What the documentation must include
- Specific product name and HCPCS code — not "foam dressing" but "Mepilex Border, 4x4 inch, A6209"
- Quantity used — the units billed must match the units documented
- Clinical rationale for the dressing selection — why this dressing type for this wound
- Wound measurements that support the dressing size billed — a 2x2 cm wound does not require a 48+ sq in dressing
- Application details — who applied the dressing, when, and in what clinical context
Lot number and expiration tracking
Best practice is to document the lot number and expiration date of wound care supplies used.
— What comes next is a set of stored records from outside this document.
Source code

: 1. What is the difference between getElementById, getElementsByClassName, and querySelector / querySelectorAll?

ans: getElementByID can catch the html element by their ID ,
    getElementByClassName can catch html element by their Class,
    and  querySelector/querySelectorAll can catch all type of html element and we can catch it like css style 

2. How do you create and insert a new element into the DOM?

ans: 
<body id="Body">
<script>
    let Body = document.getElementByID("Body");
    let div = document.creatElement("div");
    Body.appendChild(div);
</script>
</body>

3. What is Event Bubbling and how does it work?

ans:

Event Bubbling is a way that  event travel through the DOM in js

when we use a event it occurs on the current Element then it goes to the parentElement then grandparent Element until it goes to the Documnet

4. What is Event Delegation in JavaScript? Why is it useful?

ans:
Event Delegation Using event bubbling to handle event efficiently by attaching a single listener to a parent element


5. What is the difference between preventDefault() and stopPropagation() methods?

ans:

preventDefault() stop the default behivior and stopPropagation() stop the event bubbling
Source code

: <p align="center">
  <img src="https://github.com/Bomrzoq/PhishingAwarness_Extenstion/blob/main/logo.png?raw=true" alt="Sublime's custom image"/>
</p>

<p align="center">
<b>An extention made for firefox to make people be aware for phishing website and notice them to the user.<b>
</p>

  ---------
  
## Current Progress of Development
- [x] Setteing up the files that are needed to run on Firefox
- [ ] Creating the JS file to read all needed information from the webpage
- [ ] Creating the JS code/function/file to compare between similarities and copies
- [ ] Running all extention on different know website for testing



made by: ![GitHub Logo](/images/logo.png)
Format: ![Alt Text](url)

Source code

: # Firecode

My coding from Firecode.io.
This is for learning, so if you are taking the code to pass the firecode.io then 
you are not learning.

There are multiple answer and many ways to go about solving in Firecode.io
This is not universally required for reimbursement, but it protects the practice in an audit by proving the supply was real, current, and used on the documented patient.
Key Takeaways
- Wound dressings (A6 series) are separately billable in non-facility settings (POS 11, 12, 13) but NOT in facility settings where the facility bills for supplies under its own arrangements.
- NPWT DME billing (E2402, A6550) requires documented failure of 30 days of conventional therapy — without this documentation, the claim will be denied as not medically necessary.
- Supply documentation must include specific product name, HCPCS code, quantity, and wound measurements that justify the size and quantity billed.
- Skin substitutes use Q codes (Q4100-Q4266), not supply codes — billing skin substitute products under A4649 is incorrect and will delay or deny reimbursement.
- Many wound care practices absorb supply costs as overhead instead of billing separately, leaving $15-$40 per visit in dressing supplies unreimbursed.